Weiner Tsilya
Tsilya Yosifovna WeinerTatar ASSR, Chistopol, 1946
Bronya Weiner was born 1929 in Gomel, where she returned after the evacuation. She immigrated to Israel in 1991 and lives in Kiryat Gat.
WE WOULD NOT HAVE SURVIVED
I myself could never have written these memories down because I am almost illiterate. My neighbor helped me to record them, and I am grateful to her for that.
I was born in Gomel (Belarus). The family had eleven children, Father worked as a firefighter, Mother was a housewife. We had a house, two cows, and a vegetable garden. We sold our milk and vegetables in the market, since we needed money to buy clothes. The older children – a sister and two brothers – had married and started their families before the war and lived apart from us. When the war broke out, three of my brothers were taken to the army, to the frontlines. Later we received notices that they had been declared missing in action.
In July 1941, we left our house and farm and took a train heading east, riding in boxcars. We were told that in two weeks the war would be over and we would be back. But instead, we first found ourselves in Kharkiv in the Ukraine, then were sent further east, to the Jambul region in Kazakhstan.

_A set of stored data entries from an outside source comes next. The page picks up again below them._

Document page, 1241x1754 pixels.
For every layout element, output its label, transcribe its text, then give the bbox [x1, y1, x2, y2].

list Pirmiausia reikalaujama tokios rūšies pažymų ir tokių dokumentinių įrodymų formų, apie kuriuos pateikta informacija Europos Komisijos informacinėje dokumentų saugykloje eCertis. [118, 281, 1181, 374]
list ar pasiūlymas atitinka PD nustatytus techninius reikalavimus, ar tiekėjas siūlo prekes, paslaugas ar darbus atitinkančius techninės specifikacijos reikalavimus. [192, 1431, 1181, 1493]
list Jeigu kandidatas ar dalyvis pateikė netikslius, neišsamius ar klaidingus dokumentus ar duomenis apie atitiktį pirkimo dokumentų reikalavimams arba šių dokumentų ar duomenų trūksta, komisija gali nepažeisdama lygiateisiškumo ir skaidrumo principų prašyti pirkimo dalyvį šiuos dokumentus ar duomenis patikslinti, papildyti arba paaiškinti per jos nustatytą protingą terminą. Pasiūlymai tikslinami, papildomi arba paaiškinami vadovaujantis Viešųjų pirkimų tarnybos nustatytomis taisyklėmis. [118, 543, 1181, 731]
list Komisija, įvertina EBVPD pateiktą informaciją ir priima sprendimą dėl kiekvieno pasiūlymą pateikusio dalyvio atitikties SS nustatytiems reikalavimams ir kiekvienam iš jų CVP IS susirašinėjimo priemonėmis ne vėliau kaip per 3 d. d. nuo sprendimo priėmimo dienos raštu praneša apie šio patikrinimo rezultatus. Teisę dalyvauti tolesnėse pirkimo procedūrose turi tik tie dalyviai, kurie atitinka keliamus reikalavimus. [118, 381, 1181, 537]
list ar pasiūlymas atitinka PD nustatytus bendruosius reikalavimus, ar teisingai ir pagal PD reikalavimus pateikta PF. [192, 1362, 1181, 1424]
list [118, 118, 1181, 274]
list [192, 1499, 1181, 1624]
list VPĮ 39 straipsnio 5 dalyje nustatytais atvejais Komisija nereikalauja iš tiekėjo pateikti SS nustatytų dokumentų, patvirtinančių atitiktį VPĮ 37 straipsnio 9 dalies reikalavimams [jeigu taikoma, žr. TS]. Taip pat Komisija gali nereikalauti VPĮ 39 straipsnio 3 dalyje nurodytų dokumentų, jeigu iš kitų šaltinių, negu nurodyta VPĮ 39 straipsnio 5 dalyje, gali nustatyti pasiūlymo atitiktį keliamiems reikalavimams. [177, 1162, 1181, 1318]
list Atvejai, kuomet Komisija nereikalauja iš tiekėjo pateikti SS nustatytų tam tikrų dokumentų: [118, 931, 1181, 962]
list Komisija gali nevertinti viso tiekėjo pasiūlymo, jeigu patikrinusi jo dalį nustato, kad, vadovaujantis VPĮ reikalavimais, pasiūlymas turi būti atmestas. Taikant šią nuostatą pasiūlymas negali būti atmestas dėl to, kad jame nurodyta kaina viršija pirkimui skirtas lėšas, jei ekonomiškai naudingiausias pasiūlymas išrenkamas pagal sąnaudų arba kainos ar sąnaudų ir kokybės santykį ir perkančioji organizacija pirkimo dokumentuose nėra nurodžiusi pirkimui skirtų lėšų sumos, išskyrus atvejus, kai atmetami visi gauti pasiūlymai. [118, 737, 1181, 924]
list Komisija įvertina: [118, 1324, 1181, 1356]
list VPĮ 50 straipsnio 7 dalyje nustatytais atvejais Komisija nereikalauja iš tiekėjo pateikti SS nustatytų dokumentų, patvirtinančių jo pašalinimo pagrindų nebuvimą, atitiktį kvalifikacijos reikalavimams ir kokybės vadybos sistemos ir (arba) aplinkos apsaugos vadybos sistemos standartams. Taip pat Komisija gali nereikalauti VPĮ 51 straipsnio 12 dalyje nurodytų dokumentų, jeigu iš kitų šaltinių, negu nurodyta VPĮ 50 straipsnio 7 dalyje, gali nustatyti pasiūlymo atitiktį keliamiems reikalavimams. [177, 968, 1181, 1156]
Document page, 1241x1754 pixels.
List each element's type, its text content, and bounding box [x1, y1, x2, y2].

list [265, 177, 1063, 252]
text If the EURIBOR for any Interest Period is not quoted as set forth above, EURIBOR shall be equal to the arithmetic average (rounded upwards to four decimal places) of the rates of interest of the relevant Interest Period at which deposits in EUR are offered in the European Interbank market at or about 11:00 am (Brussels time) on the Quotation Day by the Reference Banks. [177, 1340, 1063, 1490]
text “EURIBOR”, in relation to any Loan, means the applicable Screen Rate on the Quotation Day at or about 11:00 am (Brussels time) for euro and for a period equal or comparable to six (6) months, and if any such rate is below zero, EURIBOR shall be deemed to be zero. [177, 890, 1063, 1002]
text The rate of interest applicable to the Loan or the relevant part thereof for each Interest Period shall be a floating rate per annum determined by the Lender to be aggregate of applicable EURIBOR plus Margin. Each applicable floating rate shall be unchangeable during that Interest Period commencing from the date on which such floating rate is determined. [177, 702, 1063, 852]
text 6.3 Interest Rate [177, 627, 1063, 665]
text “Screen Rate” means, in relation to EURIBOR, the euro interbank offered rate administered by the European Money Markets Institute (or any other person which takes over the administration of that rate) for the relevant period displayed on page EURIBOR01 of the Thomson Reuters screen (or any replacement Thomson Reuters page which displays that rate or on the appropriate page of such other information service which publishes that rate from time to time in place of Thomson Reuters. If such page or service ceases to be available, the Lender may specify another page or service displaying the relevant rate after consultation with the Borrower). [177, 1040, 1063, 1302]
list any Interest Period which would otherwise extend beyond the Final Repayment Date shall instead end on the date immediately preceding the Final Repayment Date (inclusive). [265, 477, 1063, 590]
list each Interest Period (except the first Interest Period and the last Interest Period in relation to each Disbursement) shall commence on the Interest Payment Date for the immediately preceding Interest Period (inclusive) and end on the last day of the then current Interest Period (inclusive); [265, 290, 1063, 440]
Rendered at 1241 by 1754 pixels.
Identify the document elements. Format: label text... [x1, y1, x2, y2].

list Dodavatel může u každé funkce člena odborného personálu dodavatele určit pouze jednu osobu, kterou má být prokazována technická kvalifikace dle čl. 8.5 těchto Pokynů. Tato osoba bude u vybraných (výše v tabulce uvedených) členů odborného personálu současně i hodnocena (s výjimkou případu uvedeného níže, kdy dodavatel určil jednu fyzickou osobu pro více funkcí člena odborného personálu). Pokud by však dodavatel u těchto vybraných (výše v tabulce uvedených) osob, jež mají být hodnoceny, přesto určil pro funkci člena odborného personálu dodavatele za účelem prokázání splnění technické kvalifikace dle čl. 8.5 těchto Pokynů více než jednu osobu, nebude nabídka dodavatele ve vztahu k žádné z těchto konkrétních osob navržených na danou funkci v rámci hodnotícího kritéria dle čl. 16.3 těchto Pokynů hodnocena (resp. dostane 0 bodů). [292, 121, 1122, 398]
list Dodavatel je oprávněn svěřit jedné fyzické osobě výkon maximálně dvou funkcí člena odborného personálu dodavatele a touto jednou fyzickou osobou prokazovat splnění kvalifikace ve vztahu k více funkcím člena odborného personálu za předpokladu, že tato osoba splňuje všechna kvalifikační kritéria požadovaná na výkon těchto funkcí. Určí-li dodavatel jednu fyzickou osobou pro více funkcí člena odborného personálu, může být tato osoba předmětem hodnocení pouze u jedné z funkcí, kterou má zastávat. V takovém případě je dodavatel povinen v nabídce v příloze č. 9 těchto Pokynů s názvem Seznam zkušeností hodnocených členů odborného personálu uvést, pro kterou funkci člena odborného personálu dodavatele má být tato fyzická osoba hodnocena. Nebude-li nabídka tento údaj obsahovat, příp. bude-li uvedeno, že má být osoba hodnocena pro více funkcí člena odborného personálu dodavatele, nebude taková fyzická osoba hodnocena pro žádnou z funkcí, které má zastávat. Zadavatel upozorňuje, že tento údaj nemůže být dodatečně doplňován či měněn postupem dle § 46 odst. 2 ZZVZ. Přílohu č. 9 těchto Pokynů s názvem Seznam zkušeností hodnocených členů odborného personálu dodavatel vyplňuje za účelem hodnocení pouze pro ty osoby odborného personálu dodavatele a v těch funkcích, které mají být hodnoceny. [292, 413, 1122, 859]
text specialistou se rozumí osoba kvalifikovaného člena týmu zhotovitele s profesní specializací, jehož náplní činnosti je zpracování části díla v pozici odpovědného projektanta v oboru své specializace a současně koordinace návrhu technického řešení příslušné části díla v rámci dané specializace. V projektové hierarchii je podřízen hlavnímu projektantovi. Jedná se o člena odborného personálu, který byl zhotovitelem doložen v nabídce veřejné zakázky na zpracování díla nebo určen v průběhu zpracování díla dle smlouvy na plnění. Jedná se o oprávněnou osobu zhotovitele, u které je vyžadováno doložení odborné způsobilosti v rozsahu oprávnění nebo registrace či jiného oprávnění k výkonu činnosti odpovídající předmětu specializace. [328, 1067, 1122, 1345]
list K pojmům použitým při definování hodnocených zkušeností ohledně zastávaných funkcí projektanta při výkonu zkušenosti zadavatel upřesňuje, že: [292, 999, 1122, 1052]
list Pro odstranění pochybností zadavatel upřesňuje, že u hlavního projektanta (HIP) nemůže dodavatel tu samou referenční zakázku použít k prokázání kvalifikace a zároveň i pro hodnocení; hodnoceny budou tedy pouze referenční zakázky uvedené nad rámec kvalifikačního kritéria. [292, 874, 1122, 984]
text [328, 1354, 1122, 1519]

Father, who had been wounded in the Finnish War and left with a permanent disability, was sent into a nursing home. Mother got seriously ill and took to her bed, so there was no one left in the family who could work, and we were left without any means of subsistence. The younger children, and I among them, went out in the street to beg; we also slept there. We were picked up one day during a police raid and put into an orphanage, which was somewhere in the Jambul region (I do not remember the name of the place).
The orphanage was full of kids from everywhere. They lived in crushing poverty prevailed: there was one pair of shoes for every ten kids. Whoever grabbed it first wore it, while the rest were running barefoot. We were fed rotten food. They would open a barrel of sauerkraut, and there were maggots in there. We learned to steal; we turned into true little thieves, but we would not have survived without it. I remember, we would go to the train station to steal beets from freight cars. To get inside, we broke off wooden fence slats to make holes we could get through, all this during school hours.
Studying on an empty stomach was hard. We were punished for bad grades. Especially the smaller kids got it: they had to kneel on coarse salt and had their meals taken away. They cried. We fought with the orphanage staff as best we could. I tried to comfort my little sisters, stealing what I could from the kitchen. By that time I was already eleven years old.
Our older sister worked with our mother (who had recovered) at the local collective farm. When it came time to go back home from the evacuation, our parents took us out of the orphanage, and we started to prepare to leave.
We returned home to Gomel in 1945. Our house had been completely destroyed, and another one had been built in its place. There was a public bath-house in Gomel, in Proletarian street. It, too, had been destroyed but its basement had survived. We, and other Jews in the same situation, made ourselves a place to live there. And we lived there for over five years.
Before the war, I had completed four grades and never went to school again because of hunger and a lack of clothing. When I reached working age, I was recruited to work in different places, even as far as Sakhalin; I was a blood donor, donated blood, and worked as a disinfection specialist at a sanitation department.